Task details:
Rewrite the listing below from the line with "genus: Polystichum" up to and including the line with "family: Eriocaulaceae", changing every "phylum" to "division" and keeping everything else the same. Return only those lines.
=== Extracted entries ===
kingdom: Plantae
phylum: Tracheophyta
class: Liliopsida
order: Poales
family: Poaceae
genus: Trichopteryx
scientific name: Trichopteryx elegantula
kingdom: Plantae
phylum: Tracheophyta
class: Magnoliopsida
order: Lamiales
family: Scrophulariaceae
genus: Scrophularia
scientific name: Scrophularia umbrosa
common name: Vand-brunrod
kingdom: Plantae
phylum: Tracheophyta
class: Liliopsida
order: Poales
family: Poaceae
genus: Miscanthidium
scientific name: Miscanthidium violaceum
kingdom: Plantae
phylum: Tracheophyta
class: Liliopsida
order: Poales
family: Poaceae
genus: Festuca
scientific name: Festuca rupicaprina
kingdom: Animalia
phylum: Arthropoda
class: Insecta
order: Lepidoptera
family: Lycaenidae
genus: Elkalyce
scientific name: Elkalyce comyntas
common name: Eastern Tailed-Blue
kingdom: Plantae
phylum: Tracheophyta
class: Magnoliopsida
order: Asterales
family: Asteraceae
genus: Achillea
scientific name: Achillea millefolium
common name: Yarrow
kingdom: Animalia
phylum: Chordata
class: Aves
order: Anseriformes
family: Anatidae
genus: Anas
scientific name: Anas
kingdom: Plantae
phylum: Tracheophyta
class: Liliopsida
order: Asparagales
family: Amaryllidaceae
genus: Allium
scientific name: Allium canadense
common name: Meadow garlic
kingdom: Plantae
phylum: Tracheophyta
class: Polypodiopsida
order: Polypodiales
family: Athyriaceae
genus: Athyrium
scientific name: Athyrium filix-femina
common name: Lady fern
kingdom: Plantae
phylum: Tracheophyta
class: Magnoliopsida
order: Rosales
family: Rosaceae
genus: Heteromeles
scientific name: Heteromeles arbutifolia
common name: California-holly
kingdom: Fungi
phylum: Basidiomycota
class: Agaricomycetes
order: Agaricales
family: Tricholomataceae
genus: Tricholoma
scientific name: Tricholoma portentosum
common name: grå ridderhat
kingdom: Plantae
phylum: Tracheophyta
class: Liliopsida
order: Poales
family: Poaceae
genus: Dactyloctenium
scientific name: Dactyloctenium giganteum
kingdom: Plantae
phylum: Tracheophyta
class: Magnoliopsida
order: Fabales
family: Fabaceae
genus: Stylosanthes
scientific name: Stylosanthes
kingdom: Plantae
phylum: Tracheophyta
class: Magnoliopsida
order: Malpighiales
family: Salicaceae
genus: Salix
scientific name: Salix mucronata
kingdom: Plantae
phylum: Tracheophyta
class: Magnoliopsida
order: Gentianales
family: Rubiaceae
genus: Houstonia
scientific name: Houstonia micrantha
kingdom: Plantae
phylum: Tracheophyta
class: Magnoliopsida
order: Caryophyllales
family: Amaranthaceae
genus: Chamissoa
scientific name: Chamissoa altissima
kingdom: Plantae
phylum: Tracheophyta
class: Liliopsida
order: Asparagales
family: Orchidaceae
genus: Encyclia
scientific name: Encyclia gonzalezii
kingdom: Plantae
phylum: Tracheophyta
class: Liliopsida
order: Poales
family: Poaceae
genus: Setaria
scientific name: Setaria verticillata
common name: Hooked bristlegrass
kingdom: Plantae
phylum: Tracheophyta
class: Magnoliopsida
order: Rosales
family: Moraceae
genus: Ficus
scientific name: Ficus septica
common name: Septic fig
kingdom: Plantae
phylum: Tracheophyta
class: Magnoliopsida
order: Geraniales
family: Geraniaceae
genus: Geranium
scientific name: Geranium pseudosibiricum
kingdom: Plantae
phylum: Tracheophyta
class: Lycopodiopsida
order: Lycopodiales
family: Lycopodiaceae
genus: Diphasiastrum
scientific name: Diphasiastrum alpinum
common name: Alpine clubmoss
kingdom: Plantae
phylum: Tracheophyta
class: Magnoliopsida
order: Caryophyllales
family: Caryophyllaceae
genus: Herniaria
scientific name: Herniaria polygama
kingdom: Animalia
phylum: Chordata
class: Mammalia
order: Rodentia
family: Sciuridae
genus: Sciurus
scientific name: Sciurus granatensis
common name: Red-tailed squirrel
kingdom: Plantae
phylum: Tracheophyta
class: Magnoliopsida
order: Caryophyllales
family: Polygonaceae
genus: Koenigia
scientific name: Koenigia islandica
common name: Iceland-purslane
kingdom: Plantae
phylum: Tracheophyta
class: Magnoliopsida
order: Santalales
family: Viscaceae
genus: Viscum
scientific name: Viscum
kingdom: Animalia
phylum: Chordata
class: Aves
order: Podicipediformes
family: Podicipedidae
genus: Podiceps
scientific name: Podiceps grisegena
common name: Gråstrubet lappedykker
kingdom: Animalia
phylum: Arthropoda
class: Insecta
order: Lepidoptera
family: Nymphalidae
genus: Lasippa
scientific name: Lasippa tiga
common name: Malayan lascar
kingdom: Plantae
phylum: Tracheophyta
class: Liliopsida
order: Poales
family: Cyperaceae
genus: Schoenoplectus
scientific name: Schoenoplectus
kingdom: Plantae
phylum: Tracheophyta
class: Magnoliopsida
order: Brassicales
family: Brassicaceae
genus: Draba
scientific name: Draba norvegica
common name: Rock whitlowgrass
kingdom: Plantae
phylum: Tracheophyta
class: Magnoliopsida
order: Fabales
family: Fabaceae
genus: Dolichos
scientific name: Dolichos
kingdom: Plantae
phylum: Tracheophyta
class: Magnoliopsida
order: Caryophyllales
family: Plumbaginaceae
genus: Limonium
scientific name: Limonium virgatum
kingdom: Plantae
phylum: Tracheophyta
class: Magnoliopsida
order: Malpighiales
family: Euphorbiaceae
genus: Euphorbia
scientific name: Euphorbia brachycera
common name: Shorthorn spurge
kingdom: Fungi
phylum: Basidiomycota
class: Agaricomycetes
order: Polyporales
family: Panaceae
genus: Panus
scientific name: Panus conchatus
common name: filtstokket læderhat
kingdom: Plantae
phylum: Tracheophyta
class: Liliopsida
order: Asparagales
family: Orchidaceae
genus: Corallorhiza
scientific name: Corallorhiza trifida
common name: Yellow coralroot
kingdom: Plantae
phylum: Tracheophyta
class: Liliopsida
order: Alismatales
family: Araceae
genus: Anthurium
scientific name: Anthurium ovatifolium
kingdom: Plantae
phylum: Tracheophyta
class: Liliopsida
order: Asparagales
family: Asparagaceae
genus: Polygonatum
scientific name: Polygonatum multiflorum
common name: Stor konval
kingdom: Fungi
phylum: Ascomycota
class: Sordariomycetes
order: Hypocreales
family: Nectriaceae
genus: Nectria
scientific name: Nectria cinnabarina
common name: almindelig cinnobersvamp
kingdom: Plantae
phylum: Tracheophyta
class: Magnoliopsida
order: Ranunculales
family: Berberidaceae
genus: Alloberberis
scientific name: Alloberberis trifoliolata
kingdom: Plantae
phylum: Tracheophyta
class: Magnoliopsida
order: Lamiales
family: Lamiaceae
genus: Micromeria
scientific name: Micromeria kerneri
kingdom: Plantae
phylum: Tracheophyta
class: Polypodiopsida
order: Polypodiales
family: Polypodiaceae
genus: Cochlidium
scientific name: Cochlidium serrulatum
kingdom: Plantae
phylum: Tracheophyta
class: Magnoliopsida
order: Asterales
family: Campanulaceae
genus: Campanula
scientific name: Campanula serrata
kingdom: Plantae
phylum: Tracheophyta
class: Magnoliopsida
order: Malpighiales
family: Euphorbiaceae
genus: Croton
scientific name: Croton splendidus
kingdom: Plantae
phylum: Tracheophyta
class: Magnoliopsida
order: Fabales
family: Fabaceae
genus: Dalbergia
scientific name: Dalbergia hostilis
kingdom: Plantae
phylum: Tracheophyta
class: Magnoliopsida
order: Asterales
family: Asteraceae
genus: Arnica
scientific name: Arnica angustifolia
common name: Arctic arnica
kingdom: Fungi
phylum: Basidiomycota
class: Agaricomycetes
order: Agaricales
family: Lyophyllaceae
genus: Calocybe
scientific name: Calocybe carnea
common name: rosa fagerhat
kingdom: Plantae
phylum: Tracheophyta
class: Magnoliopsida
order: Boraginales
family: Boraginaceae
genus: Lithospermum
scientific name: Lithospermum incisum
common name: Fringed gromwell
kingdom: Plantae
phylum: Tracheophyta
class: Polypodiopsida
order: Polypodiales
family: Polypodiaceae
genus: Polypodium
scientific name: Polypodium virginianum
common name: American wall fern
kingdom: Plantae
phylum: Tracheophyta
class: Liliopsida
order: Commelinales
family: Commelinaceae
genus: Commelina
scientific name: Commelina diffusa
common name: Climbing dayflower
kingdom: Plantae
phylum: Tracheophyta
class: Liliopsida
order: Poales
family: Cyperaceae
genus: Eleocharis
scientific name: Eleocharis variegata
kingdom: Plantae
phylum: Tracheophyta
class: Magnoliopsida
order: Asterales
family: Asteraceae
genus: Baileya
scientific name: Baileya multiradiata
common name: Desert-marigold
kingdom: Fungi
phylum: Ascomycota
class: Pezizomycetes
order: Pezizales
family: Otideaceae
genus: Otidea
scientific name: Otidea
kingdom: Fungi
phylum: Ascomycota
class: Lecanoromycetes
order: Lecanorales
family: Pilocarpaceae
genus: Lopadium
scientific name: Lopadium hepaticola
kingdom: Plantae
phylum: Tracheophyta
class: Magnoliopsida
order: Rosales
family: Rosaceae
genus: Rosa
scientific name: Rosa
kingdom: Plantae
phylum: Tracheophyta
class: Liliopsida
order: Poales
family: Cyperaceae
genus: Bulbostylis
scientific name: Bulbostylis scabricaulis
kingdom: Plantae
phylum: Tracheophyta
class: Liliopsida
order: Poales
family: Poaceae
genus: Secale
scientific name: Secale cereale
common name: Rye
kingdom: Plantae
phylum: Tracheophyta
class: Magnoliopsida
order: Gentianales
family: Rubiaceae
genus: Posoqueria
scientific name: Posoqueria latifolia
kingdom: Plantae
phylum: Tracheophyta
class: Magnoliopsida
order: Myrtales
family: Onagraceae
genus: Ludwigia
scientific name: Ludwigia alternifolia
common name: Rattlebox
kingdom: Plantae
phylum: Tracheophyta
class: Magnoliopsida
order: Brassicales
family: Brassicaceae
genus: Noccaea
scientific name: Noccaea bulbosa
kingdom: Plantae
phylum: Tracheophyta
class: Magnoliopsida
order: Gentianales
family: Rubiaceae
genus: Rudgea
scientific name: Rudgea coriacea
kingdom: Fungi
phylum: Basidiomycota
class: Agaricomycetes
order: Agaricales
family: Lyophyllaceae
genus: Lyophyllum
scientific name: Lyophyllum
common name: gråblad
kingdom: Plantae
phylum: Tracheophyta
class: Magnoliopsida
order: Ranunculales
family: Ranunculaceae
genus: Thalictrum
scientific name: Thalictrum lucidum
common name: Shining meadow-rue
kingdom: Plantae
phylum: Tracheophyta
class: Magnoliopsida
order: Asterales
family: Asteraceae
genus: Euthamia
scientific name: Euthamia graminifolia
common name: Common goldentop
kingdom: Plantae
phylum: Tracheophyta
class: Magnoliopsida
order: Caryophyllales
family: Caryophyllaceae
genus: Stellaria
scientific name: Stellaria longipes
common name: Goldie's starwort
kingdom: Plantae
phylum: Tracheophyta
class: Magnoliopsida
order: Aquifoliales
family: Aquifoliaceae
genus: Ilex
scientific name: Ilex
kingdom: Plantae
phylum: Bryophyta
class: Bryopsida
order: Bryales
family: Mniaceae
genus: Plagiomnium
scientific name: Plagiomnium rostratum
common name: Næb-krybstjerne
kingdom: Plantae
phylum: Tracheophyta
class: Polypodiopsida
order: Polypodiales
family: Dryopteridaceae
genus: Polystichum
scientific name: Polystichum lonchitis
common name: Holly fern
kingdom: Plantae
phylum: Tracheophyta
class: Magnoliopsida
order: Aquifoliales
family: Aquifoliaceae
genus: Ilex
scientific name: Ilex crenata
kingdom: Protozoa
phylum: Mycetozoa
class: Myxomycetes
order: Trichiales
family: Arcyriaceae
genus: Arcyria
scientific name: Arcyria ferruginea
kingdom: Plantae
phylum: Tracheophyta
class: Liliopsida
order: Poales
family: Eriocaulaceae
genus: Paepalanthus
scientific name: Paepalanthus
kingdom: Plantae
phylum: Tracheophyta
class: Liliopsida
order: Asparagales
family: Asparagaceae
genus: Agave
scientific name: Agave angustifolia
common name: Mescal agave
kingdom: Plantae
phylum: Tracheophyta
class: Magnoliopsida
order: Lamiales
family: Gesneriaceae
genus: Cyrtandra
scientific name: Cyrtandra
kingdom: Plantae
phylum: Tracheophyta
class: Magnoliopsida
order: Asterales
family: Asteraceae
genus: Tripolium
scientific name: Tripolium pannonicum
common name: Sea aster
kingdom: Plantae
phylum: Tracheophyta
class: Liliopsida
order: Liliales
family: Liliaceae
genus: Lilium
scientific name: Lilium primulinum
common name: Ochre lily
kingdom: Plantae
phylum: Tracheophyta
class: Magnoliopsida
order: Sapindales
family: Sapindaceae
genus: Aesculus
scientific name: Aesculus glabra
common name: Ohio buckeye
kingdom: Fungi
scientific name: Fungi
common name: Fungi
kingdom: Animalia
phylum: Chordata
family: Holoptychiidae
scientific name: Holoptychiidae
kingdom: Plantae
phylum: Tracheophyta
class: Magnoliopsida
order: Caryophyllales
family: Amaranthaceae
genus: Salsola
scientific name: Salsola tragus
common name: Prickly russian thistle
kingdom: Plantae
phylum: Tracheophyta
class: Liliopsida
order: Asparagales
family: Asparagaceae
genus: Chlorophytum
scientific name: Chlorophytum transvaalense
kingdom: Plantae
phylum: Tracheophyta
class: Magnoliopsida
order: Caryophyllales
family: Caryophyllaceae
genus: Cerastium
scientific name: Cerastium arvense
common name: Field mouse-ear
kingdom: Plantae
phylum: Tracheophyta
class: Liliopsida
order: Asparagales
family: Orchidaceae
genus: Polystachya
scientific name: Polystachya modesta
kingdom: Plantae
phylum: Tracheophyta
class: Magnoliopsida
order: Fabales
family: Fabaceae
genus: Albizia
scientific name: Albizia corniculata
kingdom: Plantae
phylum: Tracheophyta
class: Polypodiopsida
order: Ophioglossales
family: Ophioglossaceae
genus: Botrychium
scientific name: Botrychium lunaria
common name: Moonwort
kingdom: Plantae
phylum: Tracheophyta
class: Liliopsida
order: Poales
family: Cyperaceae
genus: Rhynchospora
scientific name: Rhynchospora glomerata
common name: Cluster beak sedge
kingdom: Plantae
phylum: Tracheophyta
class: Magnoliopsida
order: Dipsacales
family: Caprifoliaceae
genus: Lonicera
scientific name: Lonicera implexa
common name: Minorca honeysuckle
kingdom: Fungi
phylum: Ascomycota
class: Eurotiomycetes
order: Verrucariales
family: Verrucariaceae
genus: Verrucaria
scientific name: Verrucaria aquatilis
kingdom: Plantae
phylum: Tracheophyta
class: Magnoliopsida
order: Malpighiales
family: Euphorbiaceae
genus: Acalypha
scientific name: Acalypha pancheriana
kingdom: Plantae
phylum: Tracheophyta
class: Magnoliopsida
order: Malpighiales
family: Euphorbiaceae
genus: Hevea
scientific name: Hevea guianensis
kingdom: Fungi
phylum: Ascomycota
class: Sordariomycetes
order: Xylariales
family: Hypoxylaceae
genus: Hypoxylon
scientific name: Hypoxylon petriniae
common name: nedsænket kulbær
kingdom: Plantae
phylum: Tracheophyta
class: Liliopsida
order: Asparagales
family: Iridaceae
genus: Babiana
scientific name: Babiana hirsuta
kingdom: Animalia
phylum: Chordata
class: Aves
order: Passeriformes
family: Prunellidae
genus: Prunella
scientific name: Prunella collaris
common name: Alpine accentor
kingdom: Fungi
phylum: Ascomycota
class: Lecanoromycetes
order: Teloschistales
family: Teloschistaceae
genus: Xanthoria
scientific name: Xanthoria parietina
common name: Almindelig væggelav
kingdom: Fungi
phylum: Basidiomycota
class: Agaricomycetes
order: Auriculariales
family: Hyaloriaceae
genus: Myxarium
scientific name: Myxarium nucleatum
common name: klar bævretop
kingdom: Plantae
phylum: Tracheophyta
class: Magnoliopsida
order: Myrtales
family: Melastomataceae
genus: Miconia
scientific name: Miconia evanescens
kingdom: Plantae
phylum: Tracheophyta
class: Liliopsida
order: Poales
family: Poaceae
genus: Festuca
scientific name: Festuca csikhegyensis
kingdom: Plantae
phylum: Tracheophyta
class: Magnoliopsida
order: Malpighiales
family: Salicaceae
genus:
===
Completed exercise:
genus: Polystichum
scientific name: Polystichum lonchitis
common name: Holly fern
kingdom: Plantae
division: Tracheophyta
class: Magnoliopsida
order: Aquifoliales
family: Aquifoliaceae
genus: Ilex
scientific name: Ilex crenata
kingdom: Protozoa
division: Mycetozoa
class: Myxomycetes
order: Trichiales
family: Arcyriaceae
genus: Arcyria
scientific name: Arcyria ferruginea
kingdom: Plantae
division: Tracheophyta
class: Liliopsida
order: Poales
family: Eriocaulaceae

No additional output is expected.